18. Here, it is a case of fraud, and the person had taken advantage of his own fraud. When these facts are brought to the notice of the court, can such a person be allowed to remain in possession with immunity and take advantage of his won fraud? If the court refuses to act on that grievance, it only means, that it abdicates its duty, and it also perpetuates the fraud and injustice.
19. I direct the respondent/plaintiff in O.S.No. 5345 of 1997, on the file of the VII Assistant City Civil Court, Madras, to hand over the possession of the building i. e., the first floor of the premises at No. 114, Amman Koil Street, Wall Tax Road, Madras-79, forthwith. The same is to be reported on 19.11.1997. If he fails to surrender possession, as directed, further direction will follow, when the case is posted on 19.11.1997.
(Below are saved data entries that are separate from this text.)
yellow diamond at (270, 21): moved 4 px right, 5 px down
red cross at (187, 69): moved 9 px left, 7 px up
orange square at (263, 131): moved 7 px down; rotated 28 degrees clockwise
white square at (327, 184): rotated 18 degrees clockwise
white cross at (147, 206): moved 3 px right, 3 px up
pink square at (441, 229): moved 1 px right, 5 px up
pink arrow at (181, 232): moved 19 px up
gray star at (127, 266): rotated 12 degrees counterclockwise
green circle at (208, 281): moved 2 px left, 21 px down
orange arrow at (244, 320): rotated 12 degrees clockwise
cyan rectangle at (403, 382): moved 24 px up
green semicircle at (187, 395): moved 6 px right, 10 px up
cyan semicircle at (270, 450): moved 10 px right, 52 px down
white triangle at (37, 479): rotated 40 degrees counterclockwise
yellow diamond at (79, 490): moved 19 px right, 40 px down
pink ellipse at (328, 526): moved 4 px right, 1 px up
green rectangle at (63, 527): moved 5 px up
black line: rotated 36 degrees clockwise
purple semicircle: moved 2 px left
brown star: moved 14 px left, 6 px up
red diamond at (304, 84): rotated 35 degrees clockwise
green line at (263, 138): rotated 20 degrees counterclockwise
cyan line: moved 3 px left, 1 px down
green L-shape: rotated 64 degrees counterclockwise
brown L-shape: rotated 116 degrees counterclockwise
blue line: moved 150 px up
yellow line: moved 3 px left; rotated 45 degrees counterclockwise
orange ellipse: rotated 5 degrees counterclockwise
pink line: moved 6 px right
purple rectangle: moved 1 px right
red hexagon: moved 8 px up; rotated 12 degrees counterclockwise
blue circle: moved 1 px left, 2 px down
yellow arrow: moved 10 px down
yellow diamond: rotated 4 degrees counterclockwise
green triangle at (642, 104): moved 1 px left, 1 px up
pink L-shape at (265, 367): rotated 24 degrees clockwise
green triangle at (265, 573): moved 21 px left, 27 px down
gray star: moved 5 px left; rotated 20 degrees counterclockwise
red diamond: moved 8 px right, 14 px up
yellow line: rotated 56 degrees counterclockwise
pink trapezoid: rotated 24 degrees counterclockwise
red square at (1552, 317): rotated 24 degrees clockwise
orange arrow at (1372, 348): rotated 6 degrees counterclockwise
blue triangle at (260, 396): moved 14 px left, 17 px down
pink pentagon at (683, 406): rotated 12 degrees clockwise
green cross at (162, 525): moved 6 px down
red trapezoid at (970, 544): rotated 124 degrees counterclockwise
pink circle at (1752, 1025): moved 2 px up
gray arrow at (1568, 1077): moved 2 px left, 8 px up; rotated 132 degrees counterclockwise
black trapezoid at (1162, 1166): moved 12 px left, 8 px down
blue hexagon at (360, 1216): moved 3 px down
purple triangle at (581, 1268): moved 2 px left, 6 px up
20. On the basis of the deciion reported in S.P. Chengalvaraya Naidu v. Jagannath , the respondent has no right to approach the court, and therefore, the suit filed by him is also directed to be struck off from file. The respondent is also bound to pay the cost of the petitioner so far incurred by her, and is also bound to pay the exemplary costs, which I quantify at Rs. 5,000.
21. For reporting compliance of the above direction, post the matter on 19.11.1997.